━━━ VORLIEGENDE DATEN ━━━

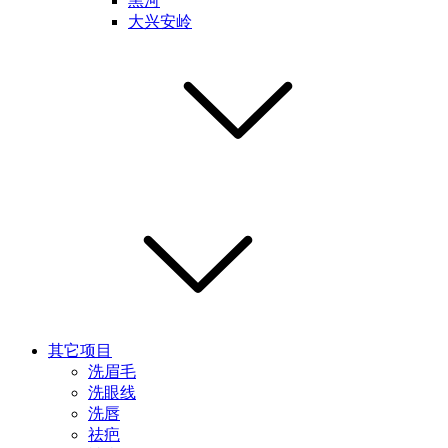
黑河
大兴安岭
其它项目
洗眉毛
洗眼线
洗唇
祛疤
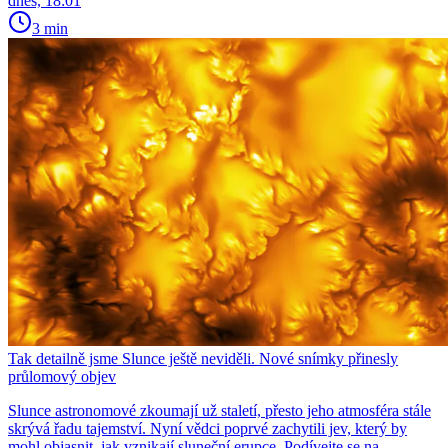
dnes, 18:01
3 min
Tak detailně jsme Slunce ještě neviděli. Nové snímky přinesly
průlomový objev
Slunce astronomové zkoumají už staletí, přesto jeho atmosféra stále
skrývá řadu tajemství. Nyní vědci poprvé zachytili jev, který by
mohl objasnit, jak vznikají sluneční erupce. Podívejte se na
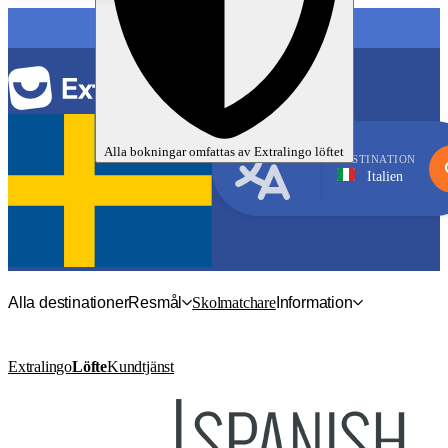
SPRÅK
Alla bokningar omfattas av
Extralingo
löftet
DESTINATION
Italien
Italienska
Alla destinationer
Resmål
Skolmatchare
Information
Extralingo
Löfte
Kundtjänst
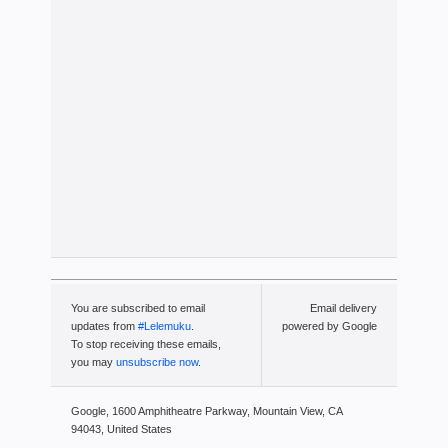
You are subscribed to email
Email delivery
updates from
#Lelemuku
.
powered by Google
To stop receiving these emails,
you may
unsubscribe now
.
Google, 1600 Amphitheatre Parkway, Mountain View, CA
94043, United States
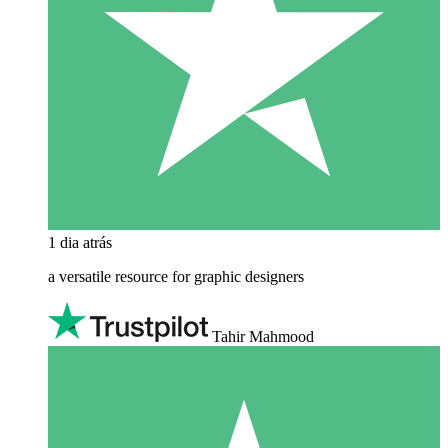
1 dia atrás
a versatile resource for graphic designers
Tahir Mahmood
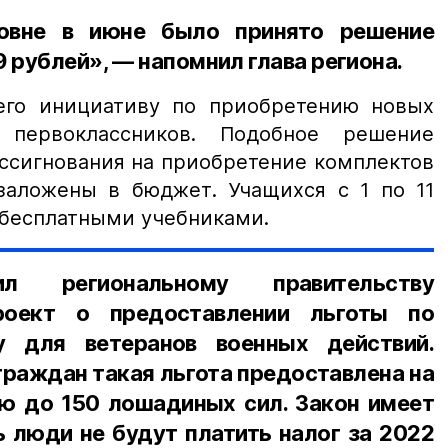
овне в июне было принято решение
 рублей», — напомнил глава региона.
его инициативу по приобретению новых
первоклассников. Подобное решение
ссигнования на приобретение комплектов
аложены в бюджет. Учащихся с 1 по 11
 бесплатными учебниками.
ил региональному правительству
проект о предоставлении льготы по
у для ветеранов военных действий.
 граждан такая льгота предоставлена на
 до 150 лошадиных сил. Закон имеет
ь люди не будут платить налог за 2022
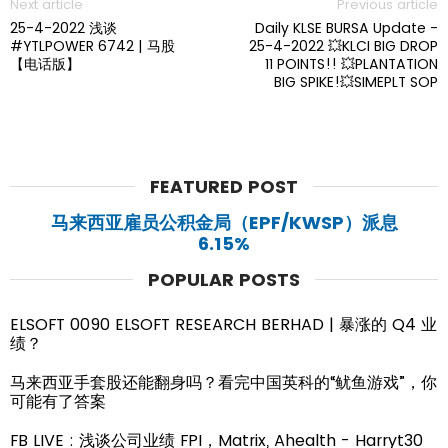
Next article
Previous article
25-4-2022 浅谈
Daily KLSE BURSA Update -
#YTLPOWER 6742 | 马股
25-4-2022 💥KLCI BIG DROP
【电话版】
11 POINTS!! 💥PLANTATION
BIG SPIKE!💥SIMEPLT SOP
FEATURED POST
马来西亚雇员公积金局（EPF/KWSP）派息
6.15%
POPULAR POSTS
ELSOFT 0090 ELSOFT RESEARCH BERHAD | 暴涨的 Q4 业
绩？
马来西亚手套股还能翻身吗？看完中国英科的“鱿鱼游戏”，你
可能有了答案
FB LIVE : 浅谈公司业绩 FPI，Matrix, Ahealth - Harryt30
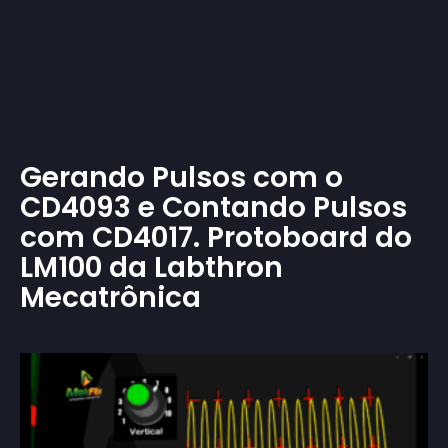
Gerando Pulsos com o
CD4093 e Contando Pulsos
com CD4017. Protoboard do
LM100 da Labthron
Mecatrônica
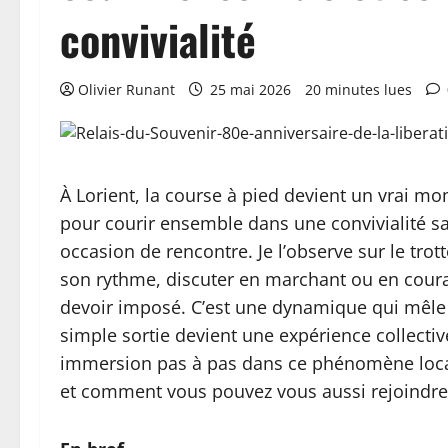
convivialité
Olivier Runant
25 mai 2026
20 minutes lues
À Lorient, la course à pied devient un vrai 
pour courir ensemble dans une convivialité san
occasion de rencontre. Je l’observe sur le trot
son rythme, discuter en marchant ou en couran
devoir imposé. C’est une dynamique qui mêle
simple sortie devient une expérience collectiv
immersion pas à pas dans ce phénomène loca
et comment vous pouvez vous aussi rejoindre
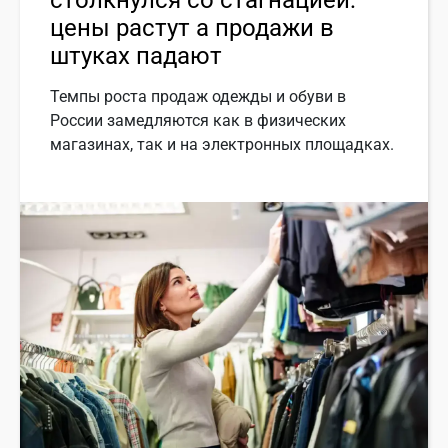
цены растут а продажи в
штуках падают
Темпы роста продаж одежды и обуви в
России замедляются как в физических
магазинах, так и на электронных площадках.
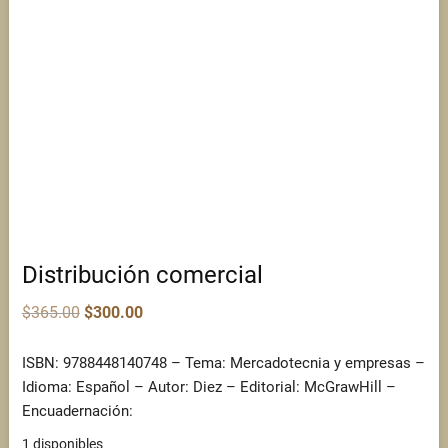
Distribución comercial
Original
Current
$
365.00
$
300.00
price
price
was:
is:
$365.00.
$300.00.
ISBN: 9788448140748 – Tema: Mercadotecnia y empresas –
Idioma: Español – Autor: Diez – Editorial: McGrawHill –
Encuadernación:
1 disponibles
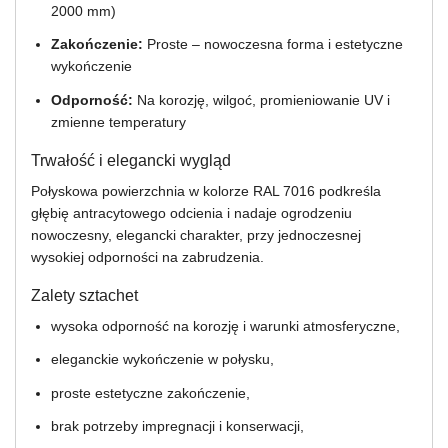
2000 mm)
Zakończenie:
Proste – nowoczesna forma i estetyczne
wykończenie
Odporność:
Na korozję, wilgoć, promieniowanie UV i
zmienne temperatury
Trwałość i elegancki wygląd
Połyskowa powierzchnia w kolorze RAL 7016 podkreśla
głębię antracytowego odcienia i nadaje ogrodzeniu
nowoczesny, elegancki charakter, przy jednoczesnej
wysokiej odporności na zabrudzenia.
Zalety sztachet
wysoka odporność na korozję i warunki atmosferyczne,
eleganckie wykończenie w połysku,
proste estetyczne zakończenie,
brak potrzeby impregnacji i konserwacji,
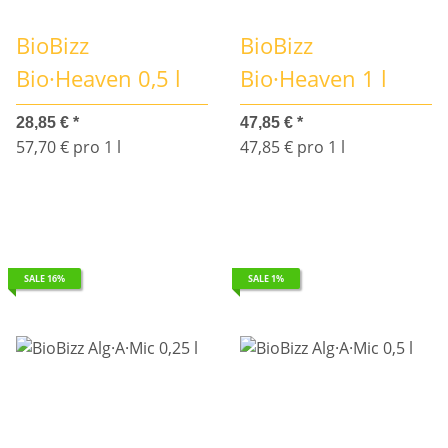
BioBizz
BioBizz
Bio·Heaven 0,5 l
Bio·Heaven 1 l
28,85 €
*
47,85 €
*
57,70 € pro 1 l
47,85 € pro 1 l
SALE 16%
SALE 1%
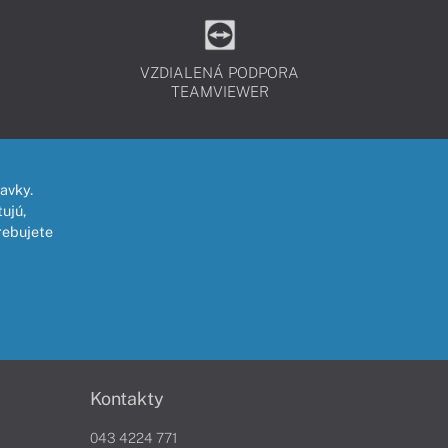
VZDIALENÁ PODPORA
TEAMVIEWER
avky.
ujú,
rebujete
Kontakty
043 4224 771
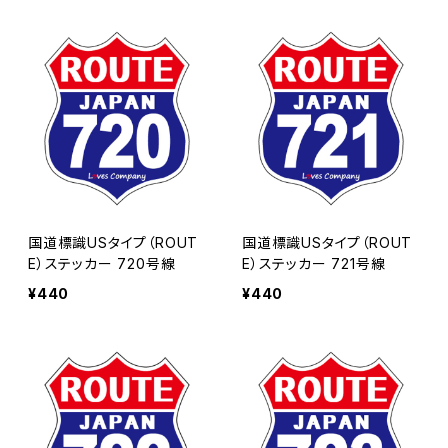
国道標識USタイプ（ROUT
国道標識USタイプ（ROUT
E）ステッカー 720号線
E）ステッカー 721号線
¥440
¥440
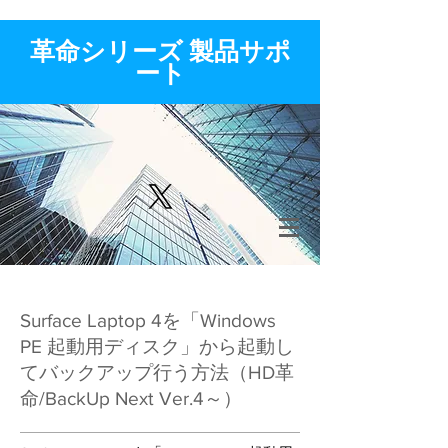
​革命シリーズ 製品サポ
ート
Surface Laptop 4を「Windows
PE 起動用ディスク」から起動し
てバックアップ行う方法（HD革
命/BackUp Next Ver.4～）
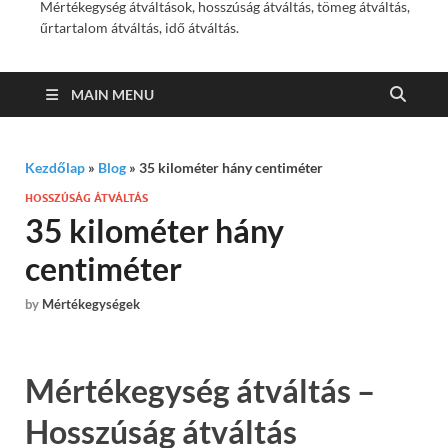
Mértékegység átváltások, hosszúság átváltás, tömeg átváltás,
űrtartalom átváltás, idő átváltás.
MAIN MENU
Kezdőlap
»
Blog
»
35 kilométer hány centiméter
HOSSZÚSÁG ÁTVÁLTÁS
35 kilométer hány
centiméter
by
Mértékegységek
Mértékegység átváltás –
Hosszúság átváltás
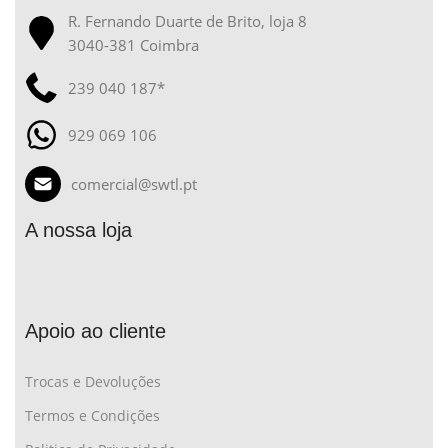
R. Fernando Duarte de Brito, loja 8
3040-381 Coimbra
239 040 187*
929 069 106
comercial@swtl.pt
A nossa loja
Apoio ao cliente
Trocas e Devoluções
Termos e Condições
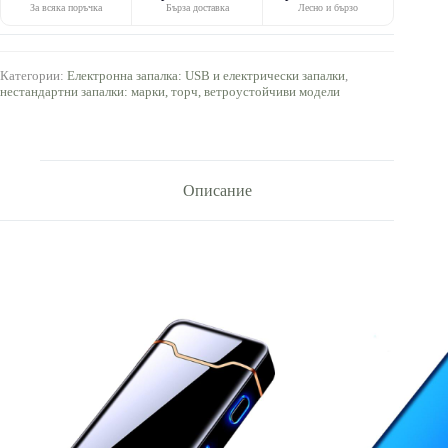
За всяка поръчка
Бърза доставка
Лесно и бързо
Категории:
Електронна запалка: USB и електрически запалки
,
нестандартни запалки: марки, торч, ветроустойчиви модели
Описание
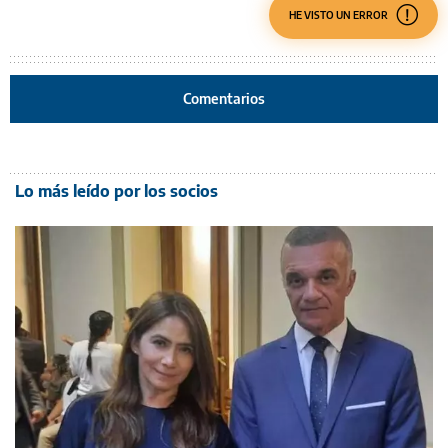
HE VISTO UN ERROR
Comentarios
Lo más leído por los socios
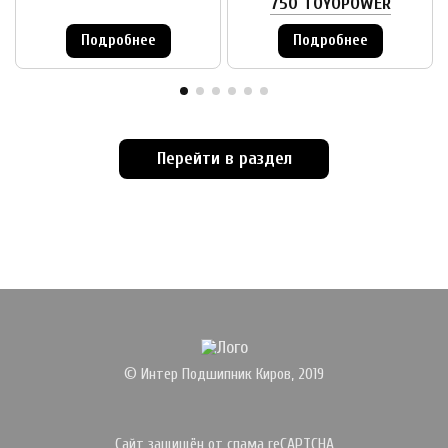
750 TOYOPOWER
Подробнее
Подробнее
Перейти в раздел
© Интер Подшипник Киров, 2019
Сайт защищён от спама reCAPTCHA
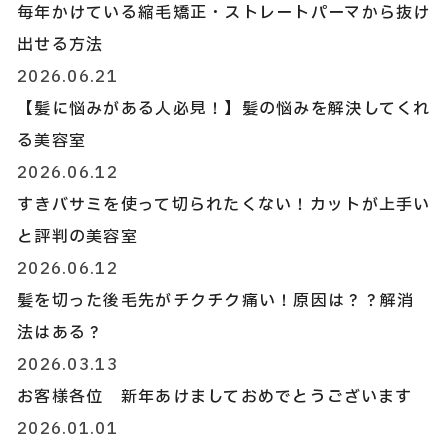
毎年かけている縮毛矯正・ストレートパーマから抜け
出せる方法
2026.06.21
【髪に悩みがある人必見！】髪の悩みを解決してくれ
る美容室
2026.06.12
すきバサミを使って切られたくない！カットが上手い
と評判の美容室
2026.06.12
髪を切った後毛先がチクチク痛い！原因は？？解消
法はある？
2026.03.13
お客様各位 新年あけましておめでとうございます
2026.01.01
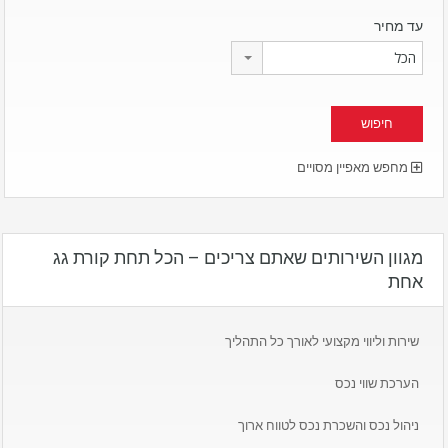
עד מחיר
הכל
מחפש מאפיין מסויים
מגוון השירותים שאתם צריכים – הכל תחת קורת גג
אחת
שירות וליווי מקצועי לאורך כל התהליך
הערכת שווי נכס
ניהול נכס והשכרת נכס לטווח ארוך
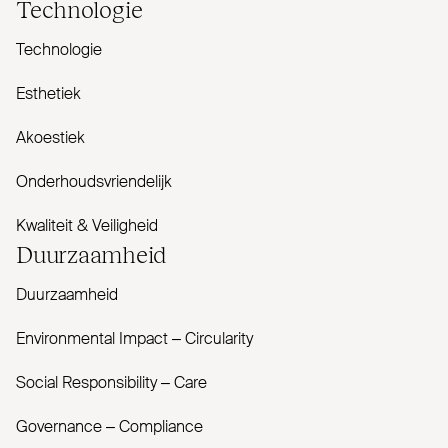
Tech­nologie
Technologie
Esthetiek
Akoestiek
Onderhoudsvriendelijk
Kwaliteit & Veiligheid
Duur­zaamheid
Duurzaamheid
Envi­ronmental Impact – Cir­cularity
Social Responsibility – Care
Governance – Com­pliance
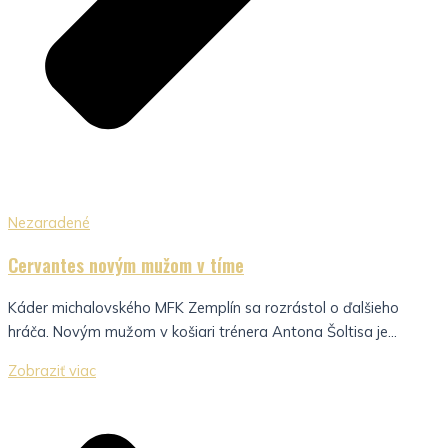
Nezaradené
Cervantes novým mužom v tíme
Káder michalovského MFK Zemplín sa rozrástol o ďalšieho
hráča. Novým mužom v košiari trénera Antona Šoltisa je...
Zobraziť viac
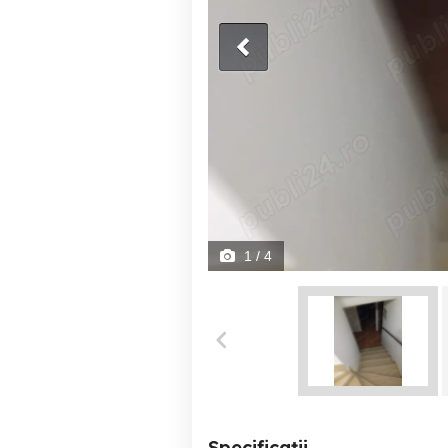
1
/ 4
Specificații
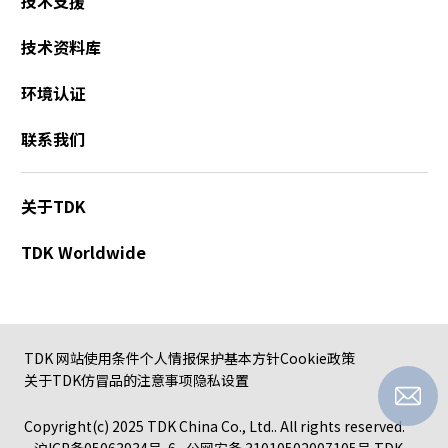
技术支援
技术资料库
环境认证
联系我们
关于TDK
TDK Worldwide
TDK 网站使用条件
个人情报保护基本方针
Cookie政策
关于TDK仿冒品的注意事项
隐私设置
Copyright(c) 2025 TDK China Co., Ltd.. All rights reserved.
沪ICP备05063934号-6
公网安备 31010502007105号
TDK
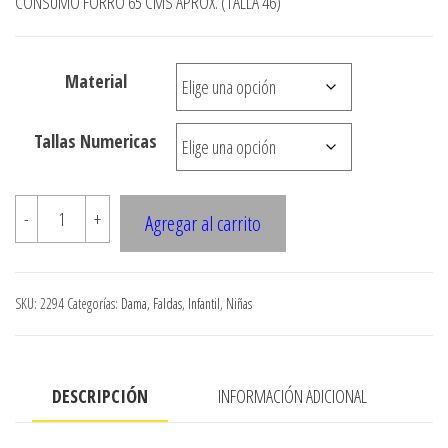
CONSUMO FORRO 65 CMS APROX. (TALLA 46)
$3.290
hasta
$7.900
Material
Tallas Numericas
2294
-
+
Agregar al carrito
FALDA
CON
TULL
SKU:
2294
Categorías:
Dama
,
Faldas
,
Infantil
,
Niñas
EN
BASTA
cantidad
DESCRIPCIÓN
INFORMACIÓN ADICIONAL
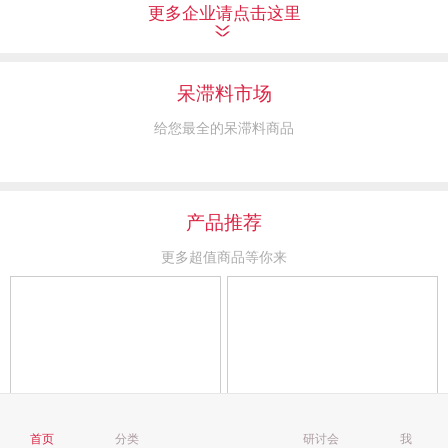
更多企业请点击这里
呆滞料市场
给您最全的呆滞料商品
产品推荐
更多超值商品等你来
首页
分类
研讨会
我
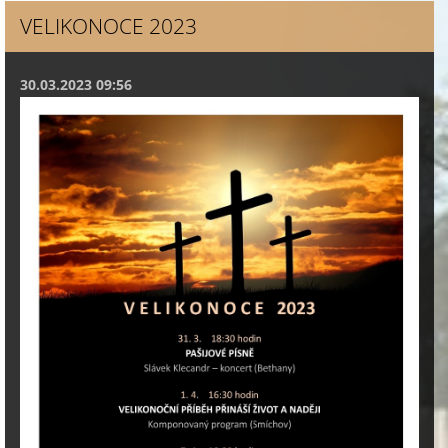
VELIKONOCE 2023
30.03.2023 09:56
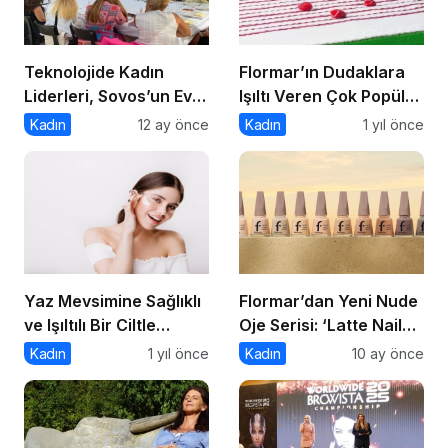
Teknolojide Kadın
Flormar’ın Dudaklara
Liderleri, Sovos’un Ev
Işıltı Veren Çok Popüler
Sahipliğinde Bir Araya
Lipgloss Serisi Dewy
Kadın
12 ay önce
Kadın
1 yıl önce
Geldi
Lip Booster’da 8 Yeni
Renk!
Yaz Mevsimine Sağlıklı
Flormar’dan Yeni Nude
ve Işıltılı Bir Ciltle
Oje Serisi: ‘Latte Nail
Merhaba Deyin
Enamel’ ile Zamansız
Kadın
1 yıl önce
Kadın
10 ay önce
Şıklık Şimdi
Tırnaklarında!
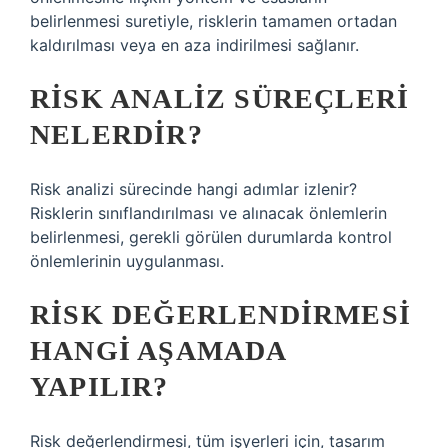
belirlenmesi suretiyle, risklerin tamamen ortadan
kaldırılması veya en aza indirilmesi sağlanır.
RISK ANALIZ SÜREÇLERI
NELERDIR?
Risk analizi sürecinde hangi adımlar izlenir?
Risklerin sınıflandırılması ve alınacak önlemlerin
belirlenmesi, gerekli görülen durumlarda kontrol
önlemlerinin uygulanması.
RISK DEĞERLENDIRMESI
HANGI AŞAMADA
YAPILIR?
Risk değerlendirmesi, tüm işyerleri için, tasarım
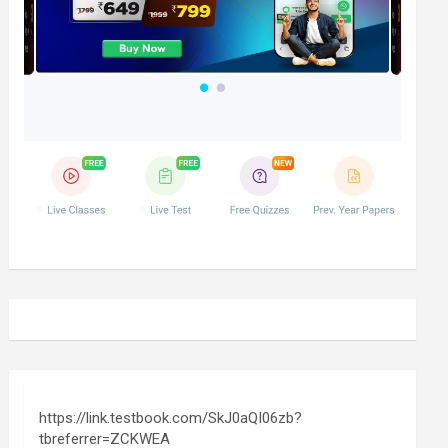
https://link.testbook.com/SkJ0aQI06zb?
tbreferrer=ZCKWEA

━━━

DEINE AUFGABE ▸ Trage aus den Zeilen oben alle zusammen, die das Wort „Yeni“ enthalten. Achte dabei auf Groß- und Kleinschreibung.

LÖSUNG ▸
Lip Booster’da 8 Yeni
Flormar’dan Yeni Nude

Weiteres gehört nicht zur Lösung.